TASK TO CARRY OUT –
For the data below, please report each line where the word "style" is found.

THE DATA –
=== Section Start ===
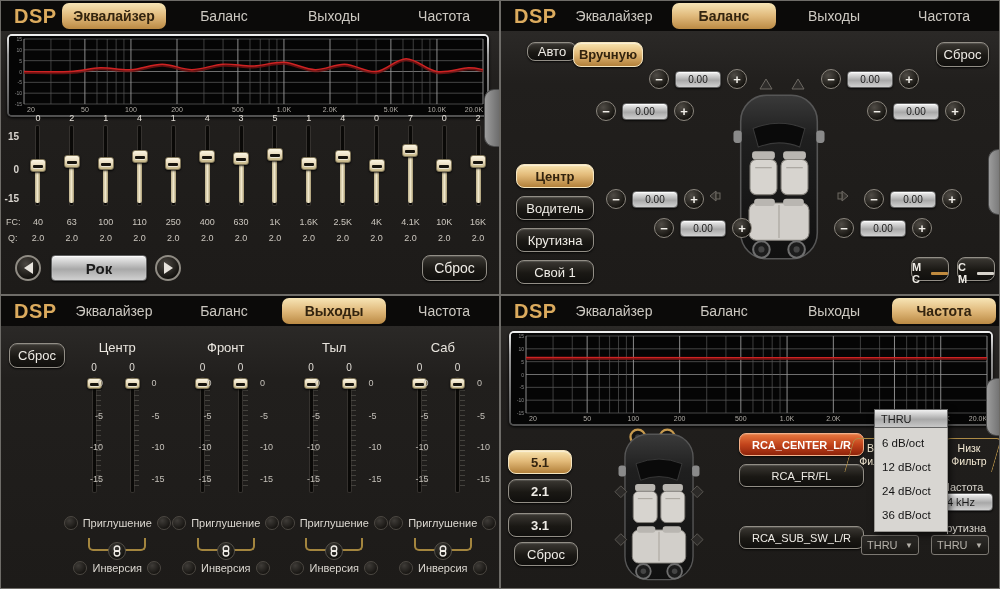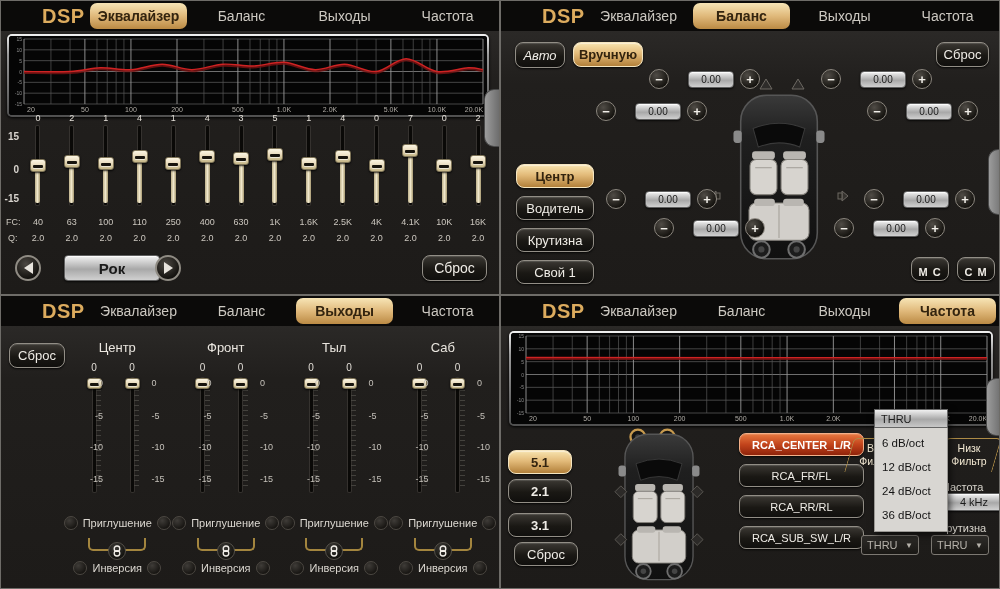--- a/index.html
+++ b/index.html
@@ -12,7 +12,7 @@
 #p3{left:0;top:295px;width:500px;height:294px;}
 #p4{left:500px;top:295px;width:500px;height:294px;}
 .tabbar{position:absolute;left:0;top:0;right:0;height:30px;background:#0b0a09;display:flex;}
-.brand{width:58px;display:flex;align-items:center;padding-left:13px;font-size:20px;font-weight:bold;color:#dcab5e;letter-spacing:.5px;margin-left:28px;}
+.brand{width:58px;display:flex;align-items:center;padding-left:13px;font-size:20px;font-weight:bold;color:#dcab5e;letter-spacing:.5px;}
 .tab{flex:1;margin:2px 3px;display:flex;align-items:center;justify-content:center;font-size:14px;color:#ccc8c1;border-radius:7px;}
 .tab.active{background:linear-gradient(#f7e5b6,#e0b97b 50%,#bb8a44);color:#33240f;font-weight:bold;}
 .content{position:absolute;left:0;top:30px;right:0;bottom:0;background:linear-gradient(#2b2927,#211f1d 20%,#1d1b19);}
=== Section End ===
=== Section Start ===
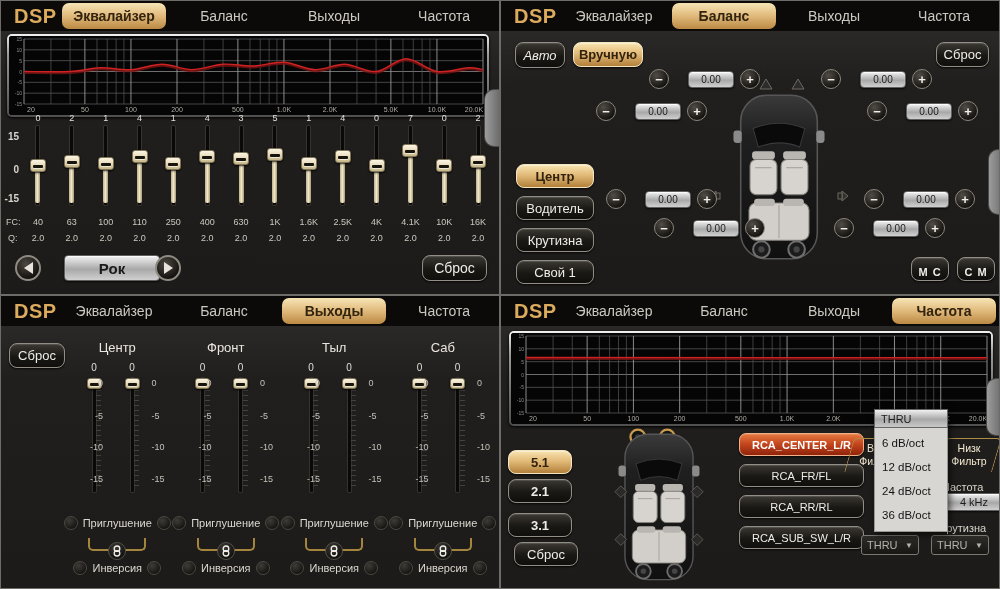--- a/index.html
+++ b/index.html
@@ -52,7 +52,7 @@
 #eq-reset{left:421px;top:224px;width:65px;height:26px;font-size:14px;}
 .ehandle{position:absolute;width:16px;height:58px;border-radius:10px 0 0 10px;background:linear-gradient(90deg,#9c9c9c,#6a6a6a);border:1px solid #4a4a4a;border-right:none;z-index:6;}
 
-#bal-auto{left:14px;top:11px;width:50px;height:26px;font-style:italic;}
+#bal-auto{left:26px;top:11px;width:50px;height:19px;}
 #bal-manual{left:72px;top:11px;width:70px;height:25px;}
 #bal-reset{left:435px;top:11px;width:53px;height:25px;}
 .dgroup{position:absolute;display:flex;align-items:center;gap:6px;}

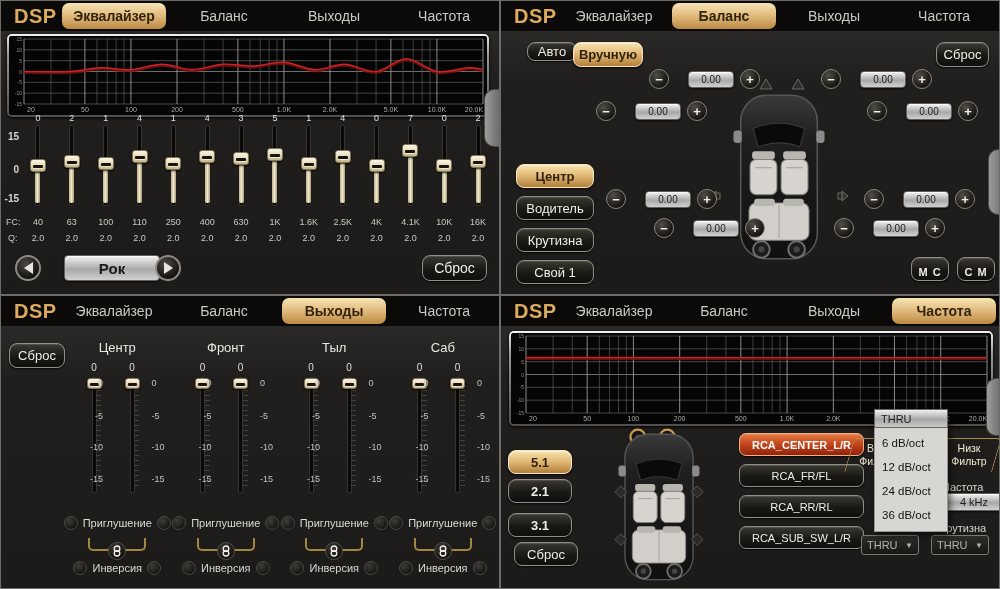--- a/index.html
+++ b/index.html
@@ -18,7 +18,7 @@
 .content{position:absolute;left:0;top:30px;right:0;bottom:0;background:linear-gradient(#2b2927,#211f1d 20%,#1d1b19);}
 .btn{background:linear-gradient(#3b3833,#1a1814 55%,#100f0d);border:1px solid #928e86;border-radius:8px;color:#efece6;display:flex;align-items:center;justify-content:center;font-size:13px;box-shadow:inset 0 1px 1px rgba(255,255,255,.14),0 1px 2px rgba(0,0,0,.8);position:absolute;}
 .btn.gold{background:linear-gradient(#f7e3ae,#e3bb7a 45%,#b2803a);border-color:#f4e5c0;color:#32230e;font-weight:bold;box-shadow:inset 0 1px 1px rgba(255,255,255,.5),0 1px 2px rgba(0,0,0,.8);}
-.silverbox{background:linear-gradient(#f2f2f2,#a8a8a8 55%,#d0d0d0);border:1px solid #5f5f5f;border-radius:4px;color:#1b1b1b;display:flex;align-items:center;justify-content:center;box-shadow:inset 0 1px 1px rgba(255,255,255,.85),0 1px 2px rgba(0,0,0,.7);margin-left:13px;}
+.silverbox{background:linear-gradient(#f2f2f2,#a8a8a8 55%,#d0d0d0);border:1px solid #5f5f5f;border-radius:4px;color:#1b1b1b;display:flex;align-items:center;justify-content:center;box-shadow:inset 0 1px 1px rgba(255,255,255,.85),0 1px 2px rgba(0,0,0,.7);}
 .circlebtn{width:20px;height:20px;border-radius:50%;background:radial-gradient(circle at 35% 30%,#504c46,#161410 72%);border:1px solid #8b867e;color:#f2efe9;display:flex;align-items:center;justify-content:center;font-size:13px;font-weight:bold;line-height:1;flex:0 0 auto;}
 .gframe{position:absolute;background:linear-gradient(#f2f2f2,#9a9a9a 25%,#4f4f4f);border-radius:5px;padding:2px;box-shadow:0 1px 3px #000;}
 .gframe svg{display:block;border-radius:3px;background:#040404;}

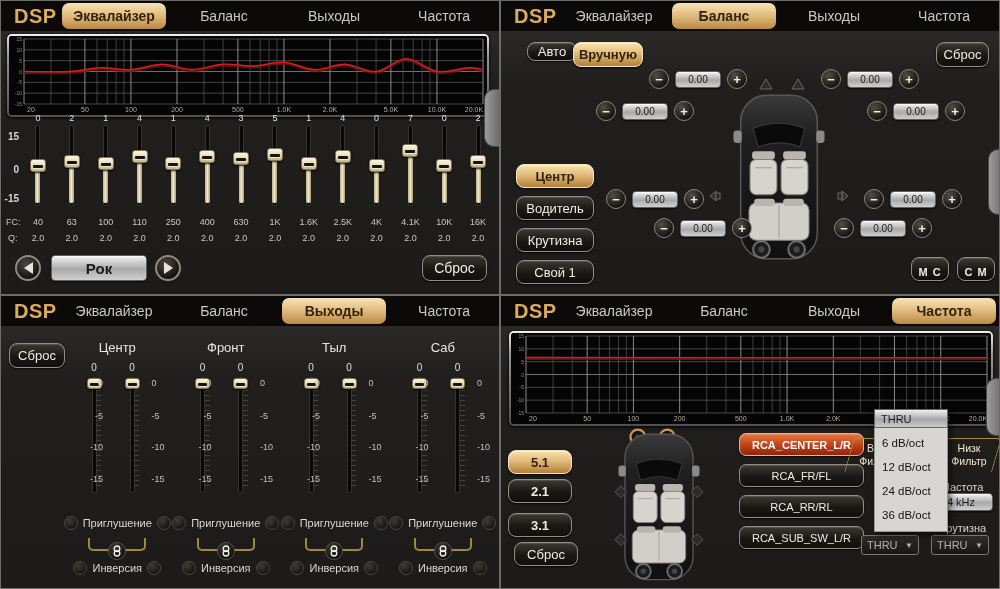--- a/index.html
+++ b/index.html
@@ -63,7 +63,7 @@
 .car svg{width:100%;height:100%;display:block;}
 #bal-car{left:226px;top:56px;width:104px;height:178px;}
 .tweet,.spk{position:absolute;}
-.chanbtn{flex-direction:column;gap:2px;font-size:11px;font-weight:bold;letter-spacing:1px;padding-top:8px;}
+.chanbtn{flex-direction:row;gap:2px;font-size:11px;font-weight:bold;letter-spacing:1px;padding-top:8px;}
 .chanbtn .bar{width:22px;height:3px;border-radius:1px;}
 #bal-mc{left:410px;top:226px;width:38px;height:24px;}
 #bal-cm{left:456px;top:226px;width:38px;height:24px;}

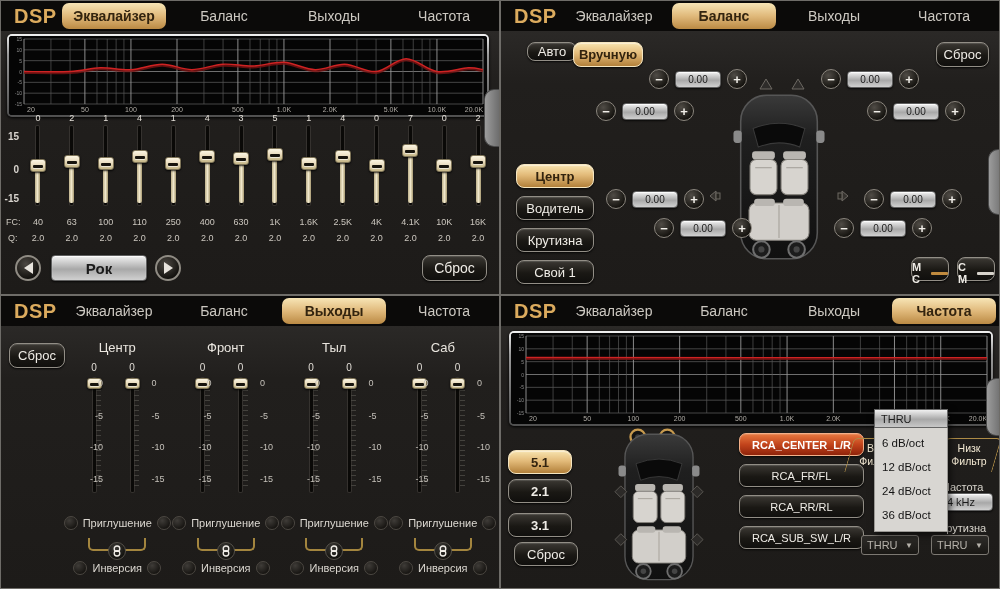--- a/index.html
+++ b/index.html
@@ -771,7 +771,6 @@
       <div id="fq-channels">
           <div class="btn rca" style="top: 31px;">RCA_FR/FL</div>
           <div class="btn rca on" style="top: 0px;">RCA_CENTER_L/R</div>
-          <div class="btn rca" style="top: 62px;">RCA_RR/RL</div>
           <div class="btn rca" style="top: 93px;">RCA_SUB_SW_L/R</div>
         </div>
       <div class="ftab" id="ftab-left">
=== Section End ===
TASK RESPONSE –
-#bal-auto{left:14px;top:11px;width:50px;height:26px;font-style:italic;}
           <div class="btn rca" style="top: 31px;">RCA_FR/FL</div>
           <div class="btn rca on" style="top: 0px;">RCA_CENTER_L/R</div>
-          <div class="btn rca" style="top: 62px;">RCA_RR/RL</div>
           <div class="btn rca" style="top: 93px;">RCA_SUB_SW_L/R</div>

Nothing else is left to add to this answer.